> **What needs to be done**: Every line containing the string "management" should be returned from the records.
Data START
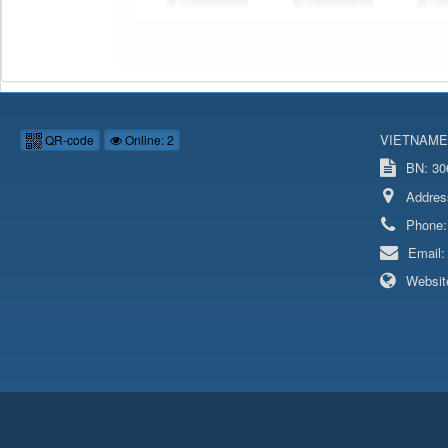
VIETNAME
QR-code
Online: 2
BN: 306
Addres
Phone
Email
Websit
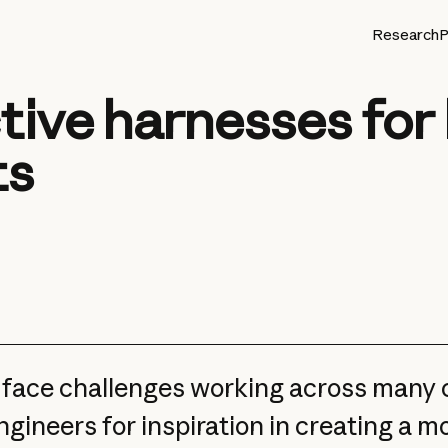
Research
P
tive harnesses for
ts
l face challenges working across many
gineers for inspiration in creating a m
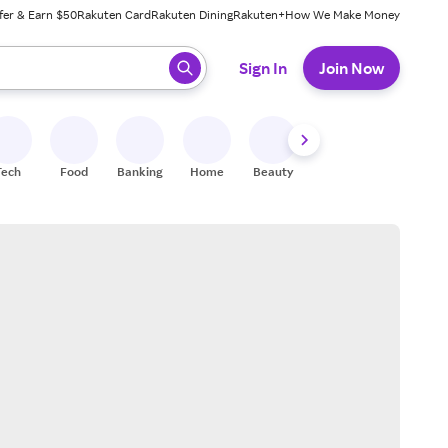
fer & Earn $50
Rakuten Card
Rakuten Dining
Rakuten+
How We Make Money
 ready, press enter to select.
Sign In
Join Now
Tech
Food
Banking
Home
Beauty
Shoes
Fitness
A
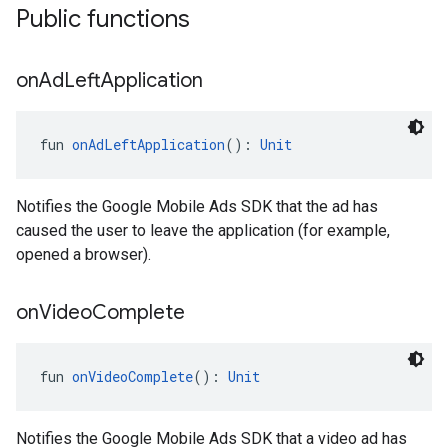
Public functions
on
Ad
Left
Application
fun 
onAdLeftApplication
(): 
Unit
Notifies the Google Mobile Ads SDK that the ad has
caused the user to leave the application (for example,
opened a browser).
on
Video
Complete
fun 
onVideoComplete
(): 
Unit
Notifies the Google Mobile Ads SDK that a video ad has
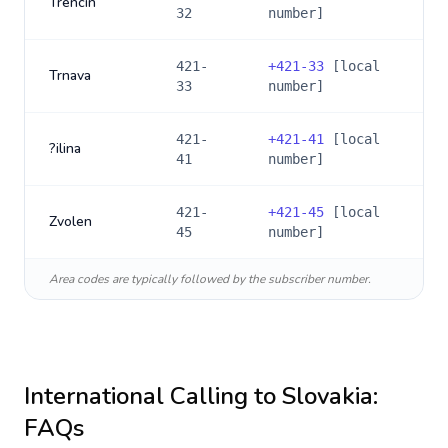
Trencín
32
number]
421-
+
421-33
[local
Trnava
33
number]
421-
+
421-41
[local
?ilina
41
number]
421-
+
421-45
[local
Zvolen
45
number]
Area codes are typically followed by the subscriber number.
International Calling to
Slovakia
:
FAQs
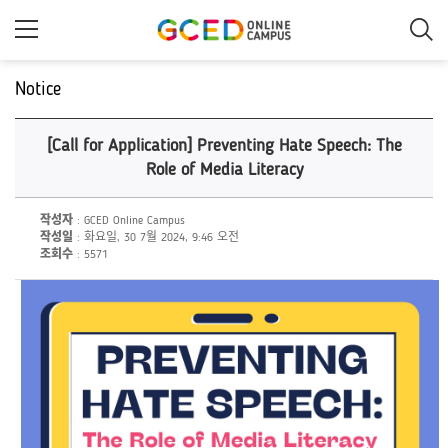
메
인
콘
텐
츠
Notice
로
건
너
[Call for Application] Preventing Hate Speech: The
뛰
기
Role of Media Literacy
작성자
: GCED Online Campus
작성일
: 화요일, 30 7월 2024, 9:46 오전
조회수
: 5571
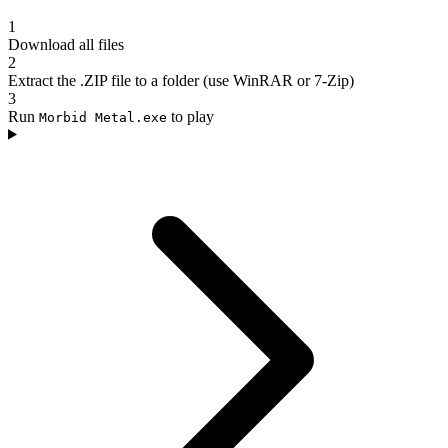
1
Download all files
2
Extract the .ZIP file to a folder (use WinRAR or 7-Zip)
3
Run
to play
Morbid Metal.exe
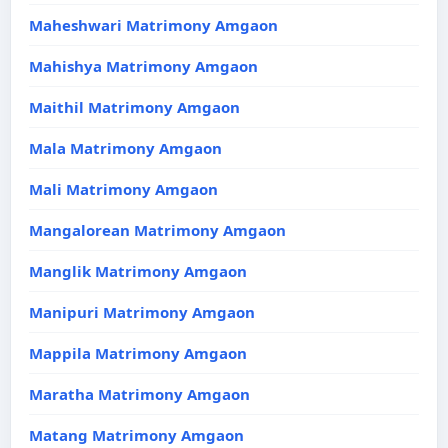
Maheshwari Matrimony Amgaon
Mahishya Matrimony Amgaon
Maithil Matrimony Amgaon
Mala Matrimony Amgaon
Mali Matrimony Amgaon
Mangalorean Matrimony Amgaon
Manglik Matrimony Amgaon
Manipuri Matrimony Amgaon
Mappila Matrimony Amgaon
Maratha Matrimony Amgaon
Matang Matrimony Amgaon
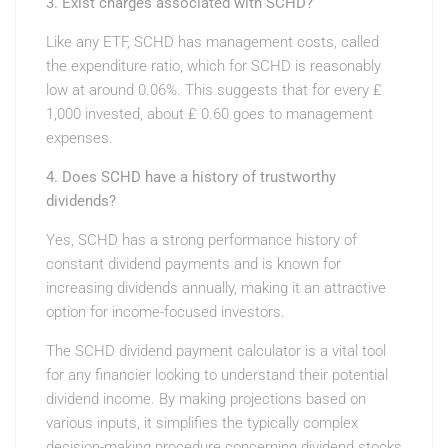
3. Exist charges associated with SCHD?
Like any ETF, SCHD has management costs, called
the expenditure ratio, which for SCHD is reasonably
low at around 0.06%. This suggests that for every ₤
1,000 invested, about ₤ 0.60 goes to management
expenses.
4. Does SCHD have a history of trustworthy
dividends?
Yes, SCHD has a strong performance history of
constant dividend payments and is known for
increasing dividends annually, making it an attractive
option for income-focused investors.
The SCHD dividend payment calculator is a vital tool
for any financier looking to understand their potential
dividend income. By making projections based on
various inputs, it simplifies the typically complex
decision-making procedure concerning dividend stocks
Data END
> **Output for this task**:
Like any ETF, SCHD has management costs, called
1,000 invested, about ₤ 0.60 goes to management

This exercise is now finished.